No birds squawking. Not even those obnoxious Red-footed Boobies that he had come to loathe. It was funny at first, in a juvenile way. Booby. Booby booby booby booby. Any adolescent would agree. But it wasn’t funny anymore. The birds’ incessant screams kept him awake, destroyed his nerves, nudged him closer and closer to the jagged edge of insanity. And when they were quiet… that was even worse. Their silence was a warning. A warning that it was going to happen again.
He jumped from the bare cot. No hammock or mattress for him. No comfort. No peace. He needed to be ready at all times. Needed to be able to spring up and run if he had to.
All was quiet. No birds. No wind running ghostly fingers through palm leaves. No waves flicking the shore like the ocean’s tongue seductively licking a salty tropical body.
He sprang from the bungalow and looked out over the glassy darkness of the lagoon, then his head began whipping around, seeing nothing but the palm trees standing over him as if he was a wild cat and the trees were sadistic children trying to catch him, torture him, for their own amusement. But wasn’t that almost exactly the situation?

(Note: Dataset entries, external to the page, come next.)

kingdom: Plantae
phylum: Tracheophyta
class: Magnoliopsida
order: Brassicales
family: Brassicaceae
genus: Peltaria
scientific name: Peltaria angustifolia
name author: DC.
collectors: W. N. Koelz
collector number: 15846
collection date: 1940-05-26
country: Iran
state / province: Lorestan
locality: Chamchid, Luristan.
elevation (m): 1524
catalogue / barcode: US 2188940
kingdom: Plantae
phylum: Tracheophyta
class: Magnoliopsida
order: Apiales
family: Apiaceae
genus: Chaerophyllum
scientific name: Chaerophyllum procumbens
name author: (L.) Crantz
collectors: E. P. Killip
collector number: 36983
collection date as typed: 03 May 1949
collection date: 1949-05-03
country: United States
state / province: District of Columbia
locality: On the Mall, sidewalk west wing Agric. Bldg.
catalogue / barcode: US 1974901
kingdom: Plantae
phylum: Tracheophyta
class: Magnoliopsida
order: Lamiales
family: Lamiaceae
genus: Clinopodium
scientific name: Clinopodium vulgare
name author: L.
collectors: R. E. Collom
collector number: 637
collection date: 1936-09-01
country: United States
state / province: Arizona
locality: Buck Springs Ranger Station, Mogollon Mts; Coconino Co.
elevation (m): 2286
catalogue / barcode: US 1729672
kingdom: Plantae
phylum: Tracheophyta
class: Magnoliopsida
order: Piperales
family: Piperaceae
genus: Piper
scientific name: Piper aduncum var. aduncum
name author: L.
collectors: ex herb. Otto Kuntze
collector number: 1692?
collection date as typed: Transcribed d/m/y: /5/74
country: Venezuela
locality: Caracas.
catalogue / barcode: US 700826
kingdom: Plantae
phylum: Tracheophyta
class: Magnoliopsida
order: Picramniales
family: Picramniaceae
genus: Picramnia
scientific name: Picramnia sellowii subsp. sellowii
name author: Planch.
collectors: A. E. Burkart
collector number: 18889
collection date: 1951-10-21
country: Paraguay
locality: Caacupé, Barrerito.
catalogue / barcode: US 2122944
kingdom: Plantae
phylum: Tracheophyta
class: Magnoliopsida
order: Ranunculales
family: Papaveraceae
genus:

He even looked the part of the scared animal. Long hair, unkempt beard, tattered clothes… He couldn’t remember the last time he bathed, or even when he thought about bathing. Skinny, too skinny. Gathering food was dangerous. It was almost as if they toyed with him. When he got to the point of being so hungry and weak and desperate for food that he would risk death or simply allow death to take him, they would back off and let him eat—eat just enough to gain back a little strength so they can continue with their game. A Coconut crab here, few sips of water there, and then it would pick up right where it left off.
And sometimes they would flush him out, as they were about to do. He knew the signs by now. So now he stood on the beach, ready to run, to flee, to try hang on until morning. Heart jackhammering through his ribs, lungs already burning. His Army training told him that the best thing to do was for everyone to form a defensive circle, backs to the inside, so they can keep an eye in all directions. Though he knew it was a hopeless strategy. Everyone else was dead.
A waning moon, cutting the night sky like a scythe, was soon enveloped by dark clouds. The air felt electric, alive. Angry. The only sound was the crunch of sand beneath his bare feet. Staying in the open left him vulnerable. The water looked like it might offer some protection, someplace to hide, if it wasn’t for his knowledge of the hundreds of sharks that circled beneath the surface of the calm lagoon, ready to tear him apart the instant he submerged even one foot. And the trees… There was no telling what abomination lived among the palms tonight.
He was trapped. Again. And they were coming for him. Again. And he could feel in the air that they were growing more and more furious. More and more vicious.
When he stepped off that now-sunken sailboat onto the shores of Palmyra Island, he didn’t step onto the shores of a secluded tropical paradise, but onto the shores of Hell itself. He had ceased hoping to leave and now only hoped to survive.